Content starts

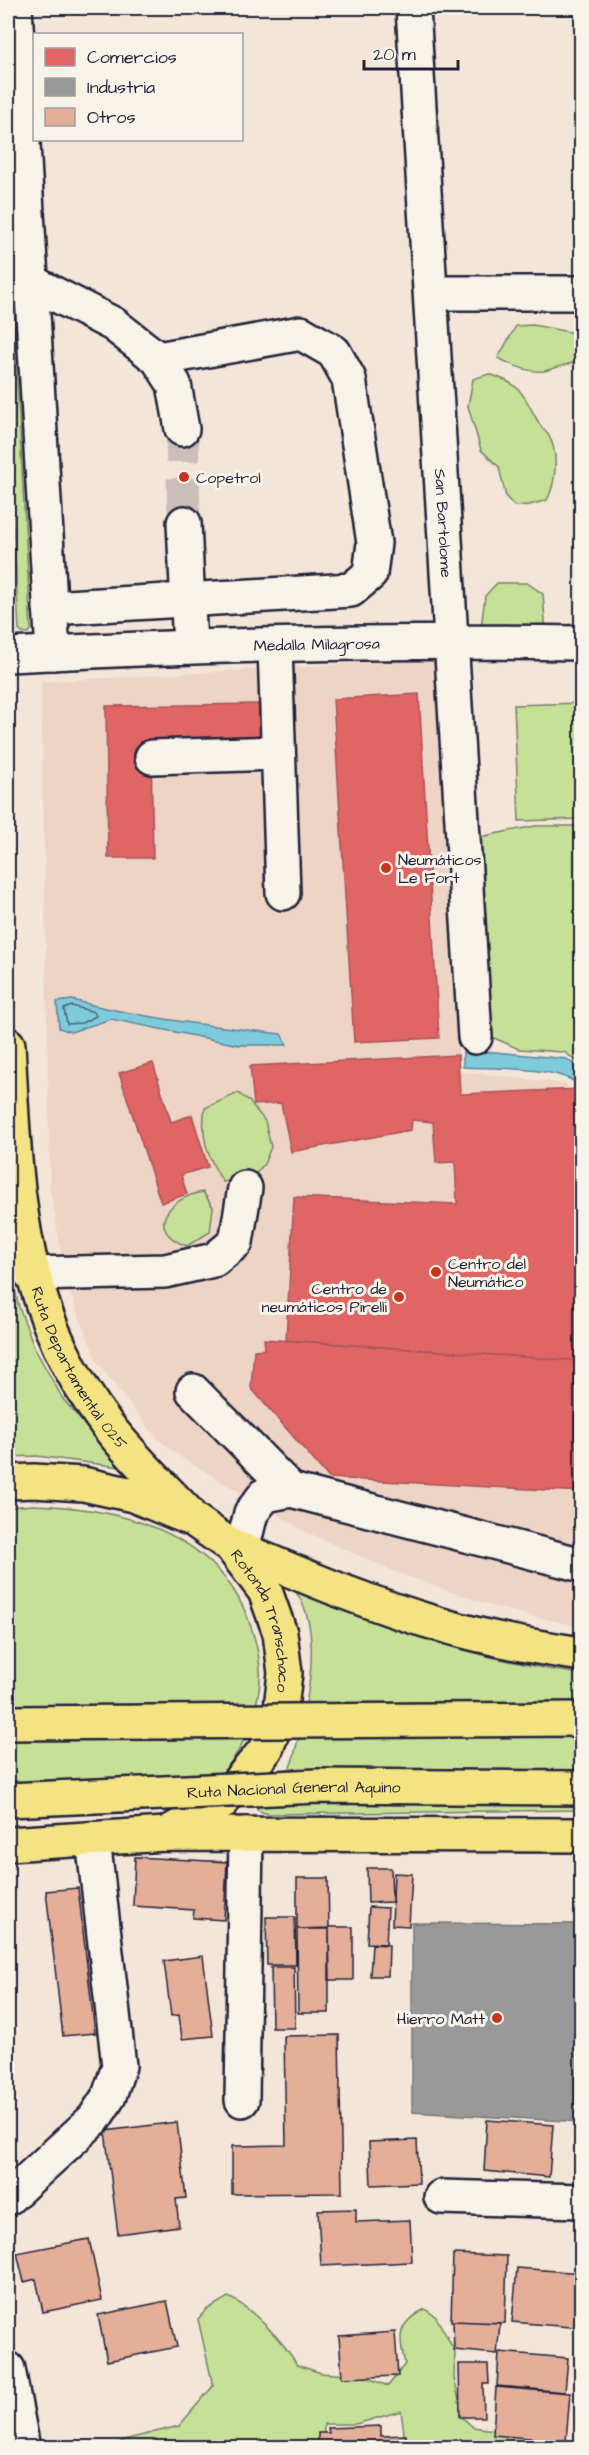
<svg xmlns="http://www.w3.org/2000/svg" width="589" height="2455" font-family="'Architects Daughter',sans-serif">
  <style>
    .built { fill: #eed4c5 }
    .green { fill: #c6e097; stroke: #748169; stroke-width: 1.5 }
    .water { fill: #7ecbdc; stroke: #59879c; stroke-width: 1.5 }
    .shops { fill: #e06666; stroke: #a75259; stroke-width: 1.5 }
    .industry { fill: #999; stroke: #75757d; stroke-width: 1.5 }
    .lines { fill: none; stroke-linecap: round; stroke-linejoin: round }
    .shore { stroke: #47667b; stroke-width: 1.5 }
    .building { fill: #e4ae99; stroke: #22223b; stroke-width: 1.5 }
    .minor-tunnel { stroke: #c9beb9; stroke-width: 33; stroke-dasharray: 33 16; stroke-linecap: butt }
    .minor-casing { stroke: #22223b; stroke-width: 38 }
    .highway-casing { stroke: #22223b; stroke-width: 38 }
    .minor { stroke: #f7f3e8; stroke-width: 33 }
    .highway { stroke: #f4e382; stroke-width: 33 }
    .highway-bridge-casing { stroke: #22223b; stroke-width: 38; stroke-linecap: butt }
    .highway-bridge { stroke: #f4e382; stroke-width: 33 }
    .poi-dot { fill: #c8321e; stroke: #f7f3e8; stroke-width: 2 }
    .labels { text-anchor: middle; stroke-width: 6; stroke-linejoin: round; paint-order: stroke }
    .poi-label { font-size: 16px; fill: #22223b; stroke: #f7f3e8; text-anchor: start }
    .street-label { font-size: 16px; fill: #22223b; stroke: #f7f3e8 }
  </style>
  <rect width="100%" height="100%" fill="#f3e5d8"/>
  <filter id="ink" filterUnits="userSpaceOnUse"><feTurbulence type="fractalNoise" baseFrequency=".0167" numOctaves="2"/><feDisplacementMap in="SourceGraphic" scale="12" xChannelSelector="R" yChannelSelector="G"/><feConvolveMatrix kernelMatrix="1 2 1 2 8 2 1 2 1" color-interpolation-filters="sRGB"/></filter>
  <g filter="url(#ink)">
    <!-- built -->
    <path class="built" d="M443 658 459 1071 566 1084 581 1144V1627L498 1608 398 1573 306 1532 179 1456 157 1438 98 1364 66 1282 50 1188 41 682Z"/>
    <!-- green -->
    <path class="green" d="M8 322 14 326 31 630 28 633H22L19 630 8 430Z
      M533 325 569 332 581 330V362C568 362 558 368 544 371 529 373 512 365 498 358L516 326Z
      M489 374C525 385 523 397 540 425 542 429 547 432 549 436 559 454 556 483 547 500L530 505 514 506 506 497 499 467 481 450 468 406 473 379Z
      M497 583H527L543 594 546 634 480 636 485 596Z
      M581 703V819L519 821 514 705Z
      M535 826H581V1064L564 1052 519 1049 492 1037C483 971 469 904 480 837Z
      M238 1093 249 1101 265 1121 271 1147 264 1164 253 1177 223 1182C208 1159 200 1136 205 1108Z
      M203 1192 213 1207 210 1232 187 1246C143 1230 169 1197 203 1192Z
      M8 1261 19 1307 35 1349 63 1399 120 1467 37 1456 8 1457Z
      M33 1505C122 1508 220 1532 251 1627 264 1666 263 1687 250 1725 241 1750 230 1767 210 1784 205 1789 199 1795 192 1798 163 1812 130 1811 99 1813 68 1815 38 1817 8 1817V1507Z
      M289 1584 486 1656 548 1669 581 1674V1810L268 1814 257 1810C262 1794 282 1783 290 1767 295 1757 296 1745 299 1735 310 1692 324 1618 289 1584Z
      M228 2297C250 2306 285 2343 297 2365L321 2373 363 2376 388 2386 405 2364C399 2336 396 2324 425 2309L436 2317 455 2352 454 2378 463 2418 473 2427 514 2433 540 2442 582 2443 581 2448 406 2447 401 2411 356 2424H324L323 2447 112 2448 124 2440 179 2426 213 2386 198 2319 206 2310Z"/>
    <!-- water -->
    <path class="water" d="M72 1000C140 1018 211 1026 281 1034L287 1045H239L111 1019 71 1032 59 1028 57 1002Z
      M463 1052H495L567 1059 581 1071V1087C560 1065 493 1069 463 1067Z"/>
    <!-- shops -->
    <path class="shops" d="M419 694 439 1038 354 1042 333 699Z
      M261 704V750L151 751 153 858H108L106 706Z
      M458 1055 460 1094 582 1089V1361L286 1340 294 1197 457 1204 455 1162 436 1163 433 1122 412 1120 411 1130 291 1152 281 1103 254 1105 250 1066Z
      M153 1063 171 1122 192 1115 208 1167 181 1175 187 1194 161 1203 119 1073Z
      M264 1339 582 1361V1492L329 1478 251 1388 254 1350 265 1349Z"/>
    <!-- industry -->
    <path class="industry" d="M412 1923 582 1924V2122L412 2112Z"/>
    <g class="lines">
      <!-- shore -->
      <path class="shore" d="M72 1006 94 1012 96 1016 82 1023 67 1024 64 1009Z"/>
    </g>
    <!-- building -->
    <path class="building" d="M135 1857 227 1862 224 1920 193 1918 194 1910 133 1906Z
      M367 1868H391L392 1902 368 1903Z
      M394 1873 412 1874 409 1926 392 1925Z
      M297 1878H328L329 1928 297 1929Z
      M78 1888 95 2033 63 2036 46 1891Z
      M369 1907 388 1908 386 1944 367 1943Z
      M266 1917H295L296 1965H267Z
      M329 1927H353V1980H330Z
      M297 1929H329V2013H298Z
      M372 1944 389 1945 388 1976H370Z
      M203 1956 213 2036 182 2039 179 2015 171 2016 164 1961Z
      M271 1967H294L295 2028H272Z
      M8 2021 17 2062 8 2064Z
      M339 2035 342 2193 232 2194V2146L286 2145 284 2036Z
      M487 2120 553 2125 549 2177 484 2171Z
      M177 2122 186 2198 176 2199 179 2226 118 2234 105 2131Z
      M417 2140 419 2183 371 2185 369 2142Z
      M356 2209V2222L410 2220 412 2262 321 2266 318 2210Z
      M89 2239 102 2300 43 2312 36 2279 24 2282 17 2253Z
      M453 2254 507 2256 505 2323 451 2321Z
      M517 2268 582 2273V2328L512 2322Z
      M167 2301 177 2347 107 2361 98 2315Z
      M453 2321 500 2323 497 2354 454 2350Z
      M395 2332 398 2376 342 2378 339 2336Z
      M499 2352 568 2358 565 2392 497 2386Z
      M459 2364H488L489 2384H483L484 2417H460Z
      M496 2387 570 2393 566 2441 493 2435Z
      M381 2426V2436L406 2435 407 2448H318V2433H329L328 2428Z"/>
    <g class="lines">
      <!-- minor-tunnel -->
      <path class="minor-tunnel" d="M182 429 184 523"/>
      <defs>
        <g id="minor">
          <path d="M15 8 53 653"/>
          <path id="s1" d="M413 8 475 1037"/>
          <path d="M8 282H31L113 324 158 359 174 384 182 429"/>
          <path d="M432 293H582"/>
          <path d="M184 523 190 647"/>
          <path d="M50 608 351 590 370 574 374 543 349 379 334 352 301 333 158 359"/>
          <path d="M275 646 283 893"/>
          <path id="s2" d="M8 655C198 645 390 640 582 643"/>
          <path d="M152 757 277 753"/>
          <path d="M31 1274 165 1271 214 1260 236 1242 245 1188"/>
          <path d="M193 1391 291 1490"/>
          <path d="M242 1550 251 1513 265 1495 291 1490 582 1565"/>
          <path d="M242 2100 246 1834"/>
          <path d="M441 2197 582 2201"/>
          <path d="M8 2198 94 2119 109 2096 119 2066 93 1839"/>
          <path d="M8 2369 23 2448"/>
        </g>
        <g id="highway">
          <path id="s3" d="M8 1045C16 1188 16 1305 107 1425 131 1456 160 1484 187 1512"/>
          <path id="s4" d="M8 1482 34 1481 83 1484 133 1495 194 1520 231 1546 265 1591 280 1633 285 1673 281 1708 266 1749 221 1803 166 1834"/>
          <path d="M232 1546C300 1574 368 1604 438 1624 485 1638 533 1647 582 1654"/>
          <path d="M8 1844 166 1834 582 1835"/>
        </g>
      </defs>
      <!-- minor casing -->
      <use href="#minor" class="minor-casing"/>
      <!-- highway casing -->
      <use href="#highway" class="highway-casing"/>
      <!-- minor -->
      <use href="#minor" class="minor"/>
      <!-- highway -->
      <use href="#highway" class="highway"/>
      <defs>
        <g id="highway-bridge">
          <path d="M8 1723 582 1719"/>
          <path id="s5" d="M8 1800 317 1786 582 1788"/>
        </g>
      </defs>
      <!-- highway-bridge casing -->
      <use href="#highway-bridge" class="highway-bridge-casing"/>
      <!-- highway-bridge -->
      <use href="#highway-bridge" class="highway-bridge"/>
    </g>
  </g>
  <!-- markers -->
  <g class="poi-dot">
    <circle cx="184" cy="477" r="6"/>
    <circle cx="386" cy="868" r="6"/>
    <circle cx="436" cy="1272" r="6"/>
    <circle cx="399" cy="1297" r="6"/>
    <circle cx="497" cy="2018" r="6"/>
  </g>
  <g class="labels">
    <!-- poi labels -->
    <g class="poi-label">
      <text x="196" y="483">Copetrol</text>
      <text x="398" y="865">Neumáticos<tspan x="398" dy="18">Le Fort</tspan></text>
      <text x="448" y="1269">Centro del<tspan x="448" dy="18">Neumático</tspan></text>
      <text x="387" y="1294" text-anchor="end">Centro de<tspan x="387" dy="18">neumáticos Pirelli</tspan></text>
      <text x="485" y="2024" text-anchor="end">Hierro Matt</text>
    </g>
    <!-- street labels -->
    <g class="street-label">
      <text dy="6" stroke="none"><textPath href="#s1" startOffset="516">San Bartolome</textPath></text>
      <text dy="6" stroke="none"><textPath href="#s2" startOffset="309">Medalla Milagrosa</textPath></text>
      <text dy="6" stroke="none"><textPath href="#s3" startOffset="336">Ruta Departamental 025</textPath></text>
      <text dy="6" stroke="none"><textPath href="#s4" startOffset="321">Rotonda Transchaco</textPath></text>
      <text dy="6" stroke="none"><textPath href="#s5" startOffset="286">Ruta Nacional General Aquino</textPath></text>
    </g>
  </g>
  <!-- margin -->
  <rect width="589" height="2455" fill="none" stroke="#f7f3e8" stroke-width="30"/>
  <rect x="15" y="15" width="559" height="2425" fill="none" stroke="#22223b" stroke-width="2" filter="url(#ink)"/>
  <!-- legend -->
  <rect x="33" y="33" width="210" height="108" fill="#f7f3e8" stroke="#a29fa3" stroke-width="1.5"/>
  <rect x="45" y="48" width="30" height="18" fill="#e06666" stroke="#a29fa3" stroke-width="1.5"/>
  <text x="87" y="63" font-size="18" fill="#22223b">Comercios</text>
  <rect x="45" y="78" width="30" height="18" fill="#999999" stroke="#a29fa3" stroke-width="1.5"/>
  <text x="87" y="93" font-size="18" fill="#22223b">Industria</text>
  <rect x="45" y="108" width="30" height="18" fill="#e4ae99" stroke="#a29fa3" stroke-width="1.5"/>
  <text x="87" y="123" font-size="18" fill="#22223b">Otros</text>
  <!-- scale -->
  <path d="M364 60v9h94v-9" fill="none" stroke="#22223b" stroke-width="3"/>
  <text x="373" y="60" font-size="18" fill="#22223b" stroke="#f7f3e8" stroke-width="4.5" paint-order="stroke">20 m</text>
</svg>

Content ends

- **What to produce**
Count how many lines above hold the word "round", then reply with that number alone.

- **Solved exercise**
2